Spark-las is a spark reader for las and laz point cloud files
Read a laz file :
val las_file = spark.read.format("LAS.LAS").load("las_file.laz")
Transform a folder of laz files in a parquet file:
val las_file = spark.read.format("LAS.LAS").load("*.laz")
las_file.write.parquet("point_cloud.parquet")
- Read las files:
- Las 1.0-1.4
- Point format 0 to 10
- Files compressed with laszip (laz)
- Predicates Pushdown for spatial query and return number
- COPC optimisations
- Write las and laz files
Based on the data-validator README.md.
- Create a GitHub user token with the read:packages authorisation.
- Create a ivy configuration file :
<ivysettings>
<settings defaultResolver="thechain">
<credentials
host="maven.pkg.github.com"
username="YOUR USER NAME"
passwd="YOUR GITHUB TOKEN"
realm="GitHub Package Registry"/>
</settings>
<resolvers>
<chain name="thechain">
<ibiblio name="central" m2compatible="true"

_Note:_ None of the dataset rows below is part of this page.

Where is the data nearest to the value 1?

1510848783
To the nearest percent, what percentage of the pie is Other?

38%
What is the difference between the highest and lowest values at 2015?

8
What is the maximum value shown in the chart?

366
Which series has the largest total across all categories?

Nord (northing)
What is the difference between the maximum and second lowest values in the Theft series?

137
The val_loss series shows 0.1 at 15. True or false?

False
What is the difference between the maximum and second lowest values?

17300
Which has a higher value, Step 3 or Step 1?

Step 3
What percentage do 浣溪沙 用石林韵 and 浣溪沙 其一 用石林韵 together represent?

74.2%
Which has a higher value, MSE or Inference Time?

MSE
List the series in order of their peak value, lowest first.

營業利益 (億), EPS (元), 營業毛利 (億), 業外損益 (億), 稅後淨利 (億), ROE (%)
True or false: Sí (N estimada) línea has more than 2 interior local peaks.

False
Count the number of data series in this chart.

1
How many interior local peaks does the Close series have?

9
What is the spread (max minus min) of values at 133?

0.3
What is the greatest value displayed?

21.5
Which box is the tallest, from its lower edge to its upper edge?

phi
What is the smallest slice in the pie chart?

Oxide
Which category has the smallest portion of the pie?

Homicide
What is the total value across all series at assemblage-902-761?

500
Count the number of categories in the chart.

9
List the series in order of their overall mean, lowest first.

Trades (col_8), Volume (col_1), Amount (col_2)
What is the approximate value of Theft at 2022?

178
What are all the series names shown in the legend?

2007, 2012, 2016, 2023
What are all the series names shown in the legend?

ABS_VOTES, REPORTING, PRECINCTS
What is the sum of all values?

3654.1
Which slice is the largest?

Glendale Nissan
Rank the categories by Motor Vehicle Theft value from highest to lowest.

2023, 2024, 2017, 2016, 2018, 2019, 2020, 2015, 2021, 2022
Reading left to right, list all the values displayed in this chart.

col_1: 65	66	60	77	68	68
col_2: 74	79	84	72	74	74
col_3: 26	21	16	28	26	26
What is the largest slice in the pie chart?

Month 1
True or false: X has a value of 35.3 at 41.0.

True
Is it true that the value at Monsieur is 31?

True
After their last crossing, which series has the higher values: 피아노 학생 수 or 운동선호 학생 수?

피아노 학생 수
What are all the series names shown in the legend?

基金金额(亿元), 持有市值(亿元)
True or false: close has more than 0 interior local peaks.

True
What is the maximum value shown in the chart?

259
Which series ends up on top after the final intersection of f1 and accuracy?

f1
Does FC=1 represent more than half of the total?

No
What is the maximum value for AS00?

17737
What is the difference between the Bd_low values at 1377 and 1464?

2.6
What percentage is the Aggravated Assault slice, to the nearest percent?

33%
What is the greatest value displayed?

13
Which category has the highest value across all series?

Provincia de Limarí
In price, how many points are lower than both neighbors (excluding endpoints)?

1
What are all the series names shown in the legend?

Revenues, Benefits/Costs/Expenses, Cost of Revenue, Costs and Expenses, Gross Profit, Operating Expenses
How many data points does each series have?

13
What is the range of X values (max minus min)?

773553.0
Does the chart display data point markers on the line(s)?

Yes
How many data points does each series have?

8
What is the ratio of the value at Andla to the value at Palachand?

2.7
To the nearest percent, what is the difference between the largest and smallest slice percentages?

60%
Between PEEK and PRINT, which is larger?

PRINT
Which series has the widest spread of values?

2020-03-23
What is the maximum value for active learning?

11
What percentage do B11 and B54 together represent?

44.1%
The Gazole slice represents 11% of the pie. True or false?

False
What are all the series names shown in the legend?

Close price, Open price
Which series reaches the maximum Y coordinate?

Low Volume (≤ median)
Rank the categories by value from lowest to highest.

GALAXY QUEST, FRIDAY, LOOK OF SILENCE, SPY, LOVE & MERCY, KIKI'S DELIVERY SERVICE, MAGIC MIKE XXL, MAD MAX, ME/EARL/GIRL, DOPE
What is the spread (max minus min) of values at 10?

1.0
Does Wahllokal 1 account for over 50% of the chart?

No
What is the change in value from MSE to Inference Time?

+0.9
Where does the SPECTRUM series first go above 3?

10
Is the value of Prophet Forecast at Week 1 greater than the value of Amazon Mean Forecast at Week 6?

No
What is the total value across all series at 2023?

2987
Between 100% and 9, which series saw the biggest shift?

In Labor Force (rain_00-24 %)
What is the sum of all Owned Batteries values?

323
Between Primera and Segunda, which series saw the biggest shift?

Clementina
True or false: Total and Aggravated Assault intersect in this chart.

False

root="https://repo1.maven.org/maven2/" />
<ibiblio name="ghp-dv" m2compatible="true"
root="https://maven.pkg.github.com/mbunel/spark-las"/>
</chain>
</resolvers>
</ivysettings>
- Call this file at the spark startup with this option :
--conf spark.jars.ivySettings=$(pwd)/my_ivy.settings
- If necessary, set a proxy:
--driver-java-options '-Dhttp.proxyHost=proxy.ign.fr -Dhttp.proxyPort=3128 -Dhttps.proxyHost=proxy.ign.fr-Dhttps.proxyPort=3128'
- Download directly the jar file: https://github.com/MBunel/spark-las/packages/2182443
- Use the
--jars
option at spark startup